First Nighter: Shakespeare Globe Smartly Does the Bard's Jacobean Works
Pericles--In no other Shakespeare play is the leading character thoroughly good. He hasn't the hint of a tragic flaw. Nothing, not an inkling. Rather, he's a man to whom evil is done--not unlike, when you think of it, the innocents in Alfred Hitchcock's movies. Upon learning his intended bride, whom Pericles (James Garnon) has won as the result of a court guessing game, has been incested by her father, he attempts to do something about it. But the monarch puts a hit on the intrepid lad, which results in Pericles's experiencing a series of hairbreadth adventures. There's a wife supposedly dead in child birth and a daughter also menaced. Many of the playwright's usual themes and incidents--shipwrecks, lost children, deceased spouses revived--materialize but this time more as a picaresque tale than a tragedy. At one point, as abandoned and desolate daughter Marina (Jessica Baglow) is on the (knife) point of being done in by jealous queen Dionyza (Dorothea Myer-Bennett), she's kidnapped/rescued by pirates literally bursting onto the scene. And on Pericles and Pericles go. It's narrated start to finish by Gower (Sheila Reed), who's full of lively iambic pentameter. Dromgoole has no end of fun directing a cast, six of whom double admirably. They're all ready, willing and able to join in the macabre hijinks. It's difficult to imagine the first of the late romances ever being anyone's favorite Shakespeare opus, but rendered with this degree of creativity, it's undeniably entertaining as it passes.

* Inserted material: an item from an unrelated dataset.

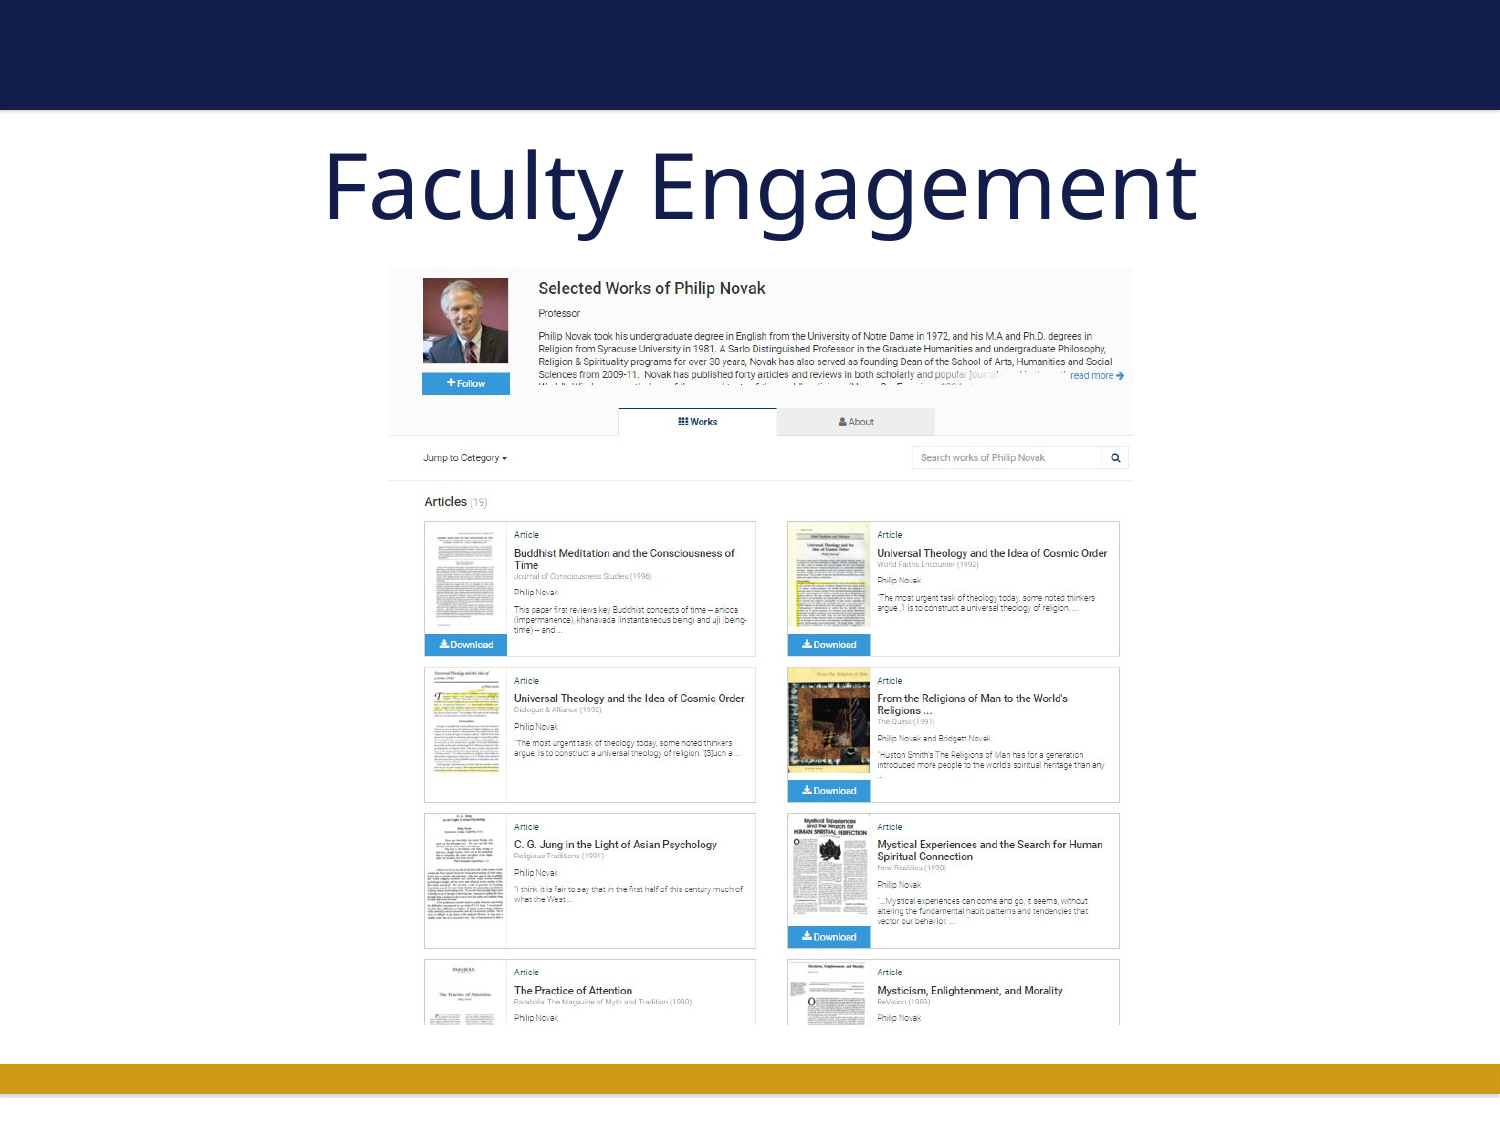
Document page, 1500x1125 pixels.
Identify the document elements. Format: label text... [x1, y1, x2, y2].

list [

The Winter's Tale--At director Michael Longhurst's bidding and in Richard Kent's period finery, Shakespeare's saga of death and rebirth is getting an almost relentlessly impassioned interpretation. The chandeliers, candelabra and sconces by which the so-called "romance" is illuminated are further enhanced by torches. They're employed most effectively when Paulina (Niamh Cusack, endlessly sympathetic and accusatory) reports the death of Hermione (Rachael Stirling), who succumbs after being wrongly accused of adultery by Leontes (John Light), king of Sicilia. The mood changes when Perdita (Tia Bannon), abandoned as an infant but now 16, has fallen for prince Florizel (Stefan Donnelly) and the romps abound. That's until their love idyll in Bohemia is threatened. The cause is his father, Polixenes (Simon Armstrong). There's nothing amiss in the production, and certainly not with the aid of Simon Slater's music and Fleur Darkin's often-boisterous choreography. The same goes for the performances, which James Garnon boosts immensely with his lip-licking Autolycus.